Paginafragment:

══════════

Artikel 3 Groen
3.1 Bestemmingsomschrijving
De voor ‘Groen’ aangewezen gronden zijn bestemd voor:
-
groenvoorzieningen;
-
openbare nutsvoorzieningen en voorzieningen ten behoeve van de waterhuishouding;
-
verkeers- en verblijfsvoorzieningen;
-
waterlopen en -partijen,
3.2 Bouwregels
-
Op of in deze gronden mogen geen gebouwen worden gebouwd.
-
Voor het bouwen van bouwwerken, geen gebouwen zijnde, geldt de volgende regel:
-
de bouwhoogte van bouwwerken, geen gebouwen zijnde, mag niet meer dan 3 m bedragen.
3.3 Specifieke gebruiksregels
Tot een gebruik in strijd met deze bestemming wordt begrepen het gebruik dat afwijkt van de bestemmingsomschrijving, waaronder in ieder geval wordt begrepen:
-
het gebruiken, laten gebruiken of in gebruik geven van gronden als standplaats voor kampeermiddelen;
-
het gebruiken, laten gebruiken of in gebruik geven van gronden en gebouwen ten behoeve van de opslag van goederen en materialen;
-
het gebruiken, laten gebruiken of in gebruik geven van gronden voor het storten van puin en afvalstoffen;
-
het gebruiken, laten gebruiken of in gebruik geven van gronden en gebouwen voor de stalling en/of opslag van (aan het oorspronkelijk gebruik) onttrokken voer-, vaar- of vliegtuigen.
Artikel 4 Maatschappelijk
4.1 Bestemmingsomschrijving
De voor ‘Maatschappelijk’ aangewezen gronden zijn bestemd voor:
-
dienstverlening;
-
maatschappelijke voorzieningen,
-
ondergeschikte detailhandel;
met de daarbij behorende:
-
groenvoorzieningen;
-
openbare nutsvoorzieningen en voorzieningen ten behoeve van de waterhuishouding;
-
verkeers- en verblijfsvoorzieningen;
-
waterlopen en -partijen.

══════════

Uit te voeren opdracht: Som alle doeleinden op waarvoor de voor ‘Groen’ aangewezen gronden volgens de bestemmingsregels bestemd zijn. De lijst hieronder staat los van de bestemmingsregels.

Brongegevens:
══════════

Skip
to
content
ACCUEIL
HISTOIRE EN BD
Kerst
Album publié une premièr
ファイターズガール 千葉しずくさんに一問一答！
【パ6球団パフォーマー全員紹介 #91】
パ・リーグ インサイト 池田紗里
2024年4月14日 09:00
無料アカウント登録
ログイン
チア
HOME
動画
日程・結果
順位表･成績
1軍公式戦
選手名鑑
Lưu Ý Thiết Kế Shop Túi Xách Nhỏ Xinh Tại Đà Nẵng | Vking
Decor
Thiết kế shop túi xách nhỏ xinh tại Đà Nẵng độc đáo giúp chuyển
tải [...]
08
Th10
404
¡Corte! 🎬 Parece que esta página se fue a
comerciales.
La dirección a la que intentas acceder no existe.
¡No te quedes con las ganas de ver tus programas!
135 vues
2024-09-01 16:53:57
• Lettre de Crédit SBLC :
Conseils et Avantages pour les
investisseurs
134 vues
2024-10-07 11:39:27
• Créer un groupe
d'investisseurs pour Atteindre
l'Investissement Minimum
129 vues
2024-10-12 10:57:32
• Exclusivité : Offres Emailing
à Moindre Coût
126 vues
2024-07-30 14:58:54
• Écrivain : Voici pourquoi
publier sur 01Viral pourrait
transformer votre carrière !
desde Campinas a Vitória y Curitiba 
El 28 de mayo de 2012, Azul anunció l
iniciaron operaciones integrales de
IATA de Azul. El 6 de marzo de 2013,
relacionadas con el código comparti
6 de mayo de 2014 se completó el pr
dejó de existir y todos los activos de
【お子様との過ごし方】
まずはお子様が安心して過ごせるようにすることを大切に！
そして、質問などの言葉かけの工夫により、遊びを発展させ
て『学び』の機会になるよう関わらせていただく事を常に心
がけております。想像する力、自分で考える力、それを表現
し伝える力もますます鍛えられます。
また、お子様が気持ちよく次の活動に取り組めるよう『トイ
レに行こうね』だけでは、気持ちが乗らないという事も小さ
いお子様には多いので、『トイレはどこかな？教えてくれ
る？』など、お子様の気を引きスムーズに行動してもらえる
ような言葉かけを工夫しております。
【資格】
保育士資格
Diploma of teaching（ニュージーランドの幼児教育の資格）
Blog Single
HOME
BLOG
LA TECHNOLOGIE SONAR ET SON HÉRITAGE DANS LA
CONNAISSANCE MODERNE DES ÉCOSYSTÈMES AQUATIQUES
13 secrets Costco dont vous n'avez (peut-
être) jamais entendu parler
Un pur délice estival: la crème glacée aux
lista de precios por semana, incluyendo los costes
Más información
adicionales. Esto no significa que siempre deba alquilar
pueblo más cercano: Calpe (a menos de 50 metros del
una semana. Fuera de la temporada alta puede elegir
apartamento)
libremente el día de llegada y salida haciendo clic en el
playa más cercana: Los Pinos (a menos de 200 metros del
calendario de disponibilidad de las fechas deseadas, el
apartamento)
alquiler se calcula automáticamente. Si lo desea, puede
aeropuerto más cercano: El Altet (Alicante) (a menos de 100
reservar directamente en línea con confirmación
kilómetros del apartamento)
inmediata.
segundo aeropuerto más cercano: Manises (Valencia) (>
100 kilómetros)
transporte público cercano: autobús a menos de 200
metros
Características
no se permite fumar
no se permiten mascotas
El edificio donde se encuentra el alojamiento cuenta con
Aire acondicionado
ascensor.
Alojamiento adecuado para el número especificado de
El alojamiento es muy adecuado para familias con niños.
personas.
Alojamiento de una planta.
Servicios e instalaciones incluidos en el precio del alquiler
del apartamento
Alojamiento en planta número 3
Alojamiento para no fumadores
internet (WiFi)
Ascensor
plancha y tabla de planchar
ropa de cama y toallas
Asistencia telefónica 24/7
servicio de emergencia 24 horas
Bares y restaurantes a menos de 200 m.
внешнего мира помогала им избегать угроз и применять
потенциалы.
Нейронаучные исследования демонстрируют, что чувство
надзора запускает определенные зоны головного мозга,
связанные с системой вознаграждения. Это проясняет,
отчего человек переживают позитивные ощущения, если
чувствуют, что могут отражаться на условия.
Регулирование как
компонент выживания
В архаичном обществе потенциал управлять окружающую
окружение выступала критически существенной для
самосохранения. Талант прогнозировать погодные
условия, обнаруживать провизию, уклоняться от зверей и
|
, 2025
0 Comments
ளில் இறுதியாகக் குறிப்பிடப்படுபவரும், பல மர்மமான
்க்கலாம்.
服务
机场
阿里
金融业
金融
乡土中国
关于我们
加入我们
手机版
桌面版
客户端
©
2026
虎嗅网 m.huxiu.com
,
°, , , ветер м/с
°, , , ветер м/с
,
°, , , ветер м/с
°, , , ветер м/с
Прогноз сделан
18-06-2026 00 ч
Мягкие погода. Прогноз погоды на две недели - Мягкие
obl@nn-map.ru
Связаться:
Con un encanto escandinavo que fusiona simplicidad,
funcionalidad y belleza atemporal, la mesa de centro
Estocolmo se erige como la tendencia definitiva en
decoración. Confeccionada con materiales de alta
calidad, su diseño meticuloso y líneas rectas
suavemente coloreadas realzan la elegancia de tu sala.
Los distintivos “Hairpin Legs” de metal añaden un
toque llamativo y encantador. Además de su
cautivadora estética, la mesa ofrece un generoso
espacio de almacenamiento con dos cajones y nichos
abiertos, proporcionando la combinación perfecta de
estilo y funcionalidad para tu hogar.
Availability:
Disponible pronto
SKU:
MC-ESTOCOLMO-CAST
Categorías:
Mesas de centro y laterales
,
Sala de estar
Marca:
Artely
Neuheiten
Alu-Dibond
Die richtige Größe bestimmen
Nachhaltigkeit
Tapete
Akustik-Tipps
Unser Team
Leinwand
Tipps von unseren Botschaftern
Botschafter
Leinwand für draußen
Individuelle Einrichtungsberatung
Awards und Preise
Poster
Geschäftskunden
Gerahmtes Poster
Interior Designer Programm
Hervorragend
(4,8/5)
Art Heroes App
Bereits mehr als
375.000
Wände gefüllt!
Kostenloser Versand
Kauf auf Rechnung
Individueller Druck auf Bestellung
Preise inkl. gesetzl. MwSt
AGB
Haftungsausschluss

══════════

Resultaat:
- groenvoorzieningen
- openbare nutsvoorzieningen en voorzieningen ten behoeve van de waterhuishouding
- verkeers- en verblijfsvoorzieningen
- waterlopen en -partijen